El presagio no tardó en hacerse realidad, aunque no dispararon el primer obús hasta que estuvieron muy cerca. José vio cómo el fogonazo salió por la boca del cañón. Pasó por encima de los que le precedían, unas décimas antes de que una lluvia de piedras y arena cayera sobre ellos. Los artilleros no habían fallado el tiro, sabían que así iban a provocar más daño. Las rocas quedaron en mitad del asfalto y lo convirtieron en una ratonera. Entonces el tiempo se ralentizó hasta casi detenerse. Las madres corrían despavoridas con sus hijos en brazos. La mayoría abandonó los últimos pertrechos y trató de encontrar refugio detrás de una curva, pero los más viejos, los más débiles quedaron abandonados a la suerte de los obuses que continuaban impactando en la colina. José se alejó del mar que traía la muerte. En sus oídos se mezclaban los lloros de los pequeños, los gritos de los heridos, el estruendo que provocaban los enormes pedruscos al caer. 

El paisaje se convirtió en una deriva de ojos sin mirada, un ir y venir de piernas que buscaban un lugar donde ponerse a salvo. Las embarcaciones estaban ya tan cerca que podía ver las caras de los marineros que se movían por la cubierta y saltaban de alegría cada vez que acertaban un objetivo. Una vieja camioneta quedó aplastada por el alud sin que ninguno de sus ocupantes tuviera tiempo para dispersarse por las zanjas cercanas. Un mulo asustado estalló por los aires convertido en un amasijo de vísceras. Durante varios minutos las explosiones reverberaron en un eco continuo, ensordecedor, que se esparcía entre los barrancos. Era el sonido del infierno. La distancia entre la vida y la muerte dependía de unos segundos, de unos metros; los que elegía el azar para caer con todo su ímpetu. La muerte barrió el aire con un fragor ronco acompañado por la intermitencia de los resplandores. El zumbido de los proyectiles resonaba por todas partes. Las siluetas caían, quedaban tendidas sobre el asfalto. La tierra sacudida granizaba sobre los cuerpos ya inmóviles mientras la angustia estallaba como un caballo desbocado hacia el abismo. Las caras de lo que corrían se emborronaban entre los terrones sin otra escapatoria que buscar refugio lejos de los barcos. Los cañones continuaron tronando durante un tiempo interminable y el fuego graneado no cesó de buscar su presa.
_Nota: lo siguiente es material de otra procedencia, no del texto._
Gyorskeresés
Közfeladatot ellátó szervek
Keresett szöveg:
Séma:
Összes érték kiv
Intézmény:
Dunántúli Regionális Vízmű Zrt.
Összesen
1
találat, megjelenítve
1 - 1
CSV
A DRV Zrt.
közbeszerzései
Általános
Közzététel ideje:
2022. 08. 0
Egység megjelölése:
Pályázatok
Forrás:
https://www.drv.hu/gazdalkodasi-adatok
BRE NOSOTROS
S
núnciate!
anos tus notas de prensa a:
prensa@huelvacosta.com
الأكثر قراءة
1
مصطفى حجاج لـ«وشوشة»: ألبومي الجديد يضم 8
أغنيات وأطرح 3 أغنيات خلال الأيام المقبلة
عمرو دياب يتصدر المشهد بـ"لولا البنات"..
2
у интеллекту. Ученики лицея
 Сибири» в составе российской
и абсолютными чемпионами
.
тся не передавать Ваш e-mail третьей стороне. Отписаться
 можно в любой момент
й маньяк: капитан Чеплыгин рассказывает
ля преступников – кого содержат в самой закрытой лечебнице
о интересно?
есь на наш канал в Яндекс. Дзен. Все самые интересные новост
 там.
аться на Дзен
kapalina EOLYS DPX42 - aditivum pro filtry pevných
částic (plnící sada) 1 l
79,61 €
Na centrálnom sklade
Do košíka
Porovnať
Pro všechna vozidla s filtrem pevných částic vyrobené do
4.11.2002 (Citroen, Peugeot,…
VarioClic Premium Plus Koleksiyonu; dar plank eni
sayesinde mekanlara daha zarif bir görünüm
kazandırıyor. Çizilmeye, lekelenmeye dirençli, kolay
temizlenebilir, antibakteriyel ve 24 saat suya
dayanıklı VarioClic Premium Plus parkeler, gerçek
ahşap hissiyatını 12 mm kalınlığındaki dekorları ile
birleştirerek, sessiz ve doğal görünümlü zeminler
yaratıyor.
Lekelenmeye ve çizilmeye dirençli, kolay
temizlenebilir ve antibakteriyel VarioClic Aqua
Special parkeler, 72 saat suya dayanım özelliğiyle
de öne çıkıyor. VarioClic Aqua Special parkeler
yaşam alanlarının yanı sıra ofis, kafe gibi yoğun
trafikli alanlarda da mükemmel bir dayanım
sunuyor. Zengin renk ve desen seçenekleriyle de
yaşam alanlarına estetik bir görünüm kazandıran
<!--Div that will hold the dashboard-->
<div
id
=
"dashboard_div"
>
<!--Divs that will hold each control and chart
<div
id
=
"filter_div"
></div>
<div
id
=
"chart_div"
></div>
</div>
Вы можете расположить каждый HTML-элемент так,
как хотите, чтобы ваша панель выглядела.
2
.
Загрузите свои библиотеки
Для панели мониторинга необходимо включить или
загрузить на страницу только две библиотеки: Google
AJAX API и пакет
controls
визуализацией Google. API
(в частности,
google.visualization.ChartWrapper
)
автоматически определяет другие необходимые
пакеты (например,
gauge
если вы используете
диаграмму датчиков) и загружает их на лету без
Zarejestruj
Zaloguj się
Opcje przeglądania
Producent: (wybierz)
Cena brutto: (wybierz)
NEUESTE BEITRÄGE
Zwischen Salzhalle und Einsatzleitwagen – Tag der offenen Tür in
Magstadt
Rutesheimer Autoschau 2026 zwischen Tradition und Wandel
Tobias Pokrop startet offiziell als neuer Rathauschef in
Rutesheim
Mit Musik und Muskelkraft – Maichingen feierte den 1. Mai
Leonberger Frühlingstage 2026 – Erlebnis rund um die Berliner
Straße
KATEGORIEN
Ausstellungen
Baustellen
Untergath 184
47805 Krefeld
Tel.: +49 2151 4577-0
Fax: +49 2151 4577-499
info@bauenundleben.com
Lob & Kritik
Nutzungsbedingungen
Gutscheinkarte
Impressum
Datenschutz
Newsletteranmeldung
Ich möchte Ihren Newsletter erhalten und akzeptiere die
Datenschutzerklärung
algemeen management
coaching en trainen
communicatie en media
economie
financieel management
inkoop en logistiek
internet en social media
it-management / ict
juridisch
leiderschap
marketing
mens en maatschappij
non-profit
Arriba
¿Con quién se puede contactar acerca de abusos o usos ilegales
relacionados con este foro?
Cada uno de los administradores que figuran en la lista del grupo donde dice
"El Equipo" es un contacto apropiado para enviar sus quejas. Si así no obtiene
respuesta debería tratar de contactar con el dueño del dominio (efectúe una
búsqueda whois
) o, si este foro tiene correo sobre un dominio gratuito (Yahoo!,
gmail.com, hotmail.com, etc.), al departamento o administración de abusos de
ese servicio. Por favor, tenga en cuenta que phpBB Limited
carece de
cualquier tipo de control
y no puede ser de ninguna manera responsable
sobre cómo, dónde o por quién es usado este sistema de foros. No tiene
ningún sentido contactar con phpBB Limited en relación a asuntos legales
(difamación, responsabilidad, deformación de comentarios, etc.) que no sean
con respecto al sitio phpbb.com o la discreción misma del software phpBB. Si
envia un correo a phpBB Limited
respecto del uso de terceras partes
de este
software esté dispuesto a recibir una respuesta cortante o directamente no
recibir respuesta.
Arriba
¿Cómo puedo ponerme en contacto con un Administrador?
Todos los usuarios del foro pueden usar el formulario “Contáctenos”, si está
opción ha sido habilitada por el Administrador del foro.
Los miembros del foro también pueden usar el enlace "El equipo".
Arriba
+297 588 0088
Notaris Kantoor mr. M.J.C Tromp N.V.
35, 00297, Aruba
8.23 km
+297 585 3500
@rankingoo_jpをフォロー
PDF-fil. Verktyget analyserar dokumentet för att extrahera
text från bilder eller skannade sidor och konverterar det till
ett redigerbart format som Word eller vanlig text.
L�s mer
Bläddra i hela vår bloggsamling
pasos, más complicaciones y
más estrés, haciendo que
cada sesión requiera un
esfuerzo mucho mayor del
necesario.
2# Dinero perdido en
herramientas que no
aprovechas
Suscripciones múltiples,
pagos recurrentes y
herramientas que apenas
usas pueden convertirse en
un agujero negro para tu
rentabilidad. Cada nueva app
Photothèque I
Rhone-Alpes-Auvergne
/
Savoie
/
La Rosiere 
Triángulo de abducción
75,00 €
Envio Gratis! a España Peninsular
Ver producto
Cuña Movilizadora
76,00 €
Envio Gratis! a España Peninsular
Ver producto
José se transformó un ovillo escondido y fue arrastrándose con la boca pegada al suelo durante un tiempo imposible de contar. Tenía el sabor seco de la tierra en el paladar cuando por fin pudo levantarse.

Los barcos se marcharon dejando un paisaje desolador. La carretera estaba repleta de rocas, de cadáveres destrozados, de personas malheridas. Junto a él encontró un carrito volcado, sólo le quedaba una rueda que seguía girando sin parar. Del interior asomaba la manita de un niño. Luego la rueda por fin se detuvo. Más allá una mujer reía histérica mientras mostraba el cuerpo inmóvil de su hija. Un carabinero se lanzó por el acantilado cuando descubrió a su esposa muerta. Un chiquillo corría como loco, gritaba buscando a su abuelo. Los ruidos habían cesado, pero no regresó el silencio. Lo impedían los gemidos de los que pedían ayuda, las lamentaciones de los que habían perdido a sus familiares. 

El mundo se redujo a un universo muy pequeño de cosas precarias. Todo podía desaparecer en un momento, nada era seguro. Un trozo de pan, un breve instante de calma, un rayo de sol, un trago de agua fresca, se convirtieron en grandes tesoros que bastaban para certificar que la vida continuaba, un lujo fuera del alcance de los que quedaron sobre la calzada. Pero ni siquiera había tiempo para llorar a los caídos. Los que podían andar se levantaron despacio y siguieron avanzando.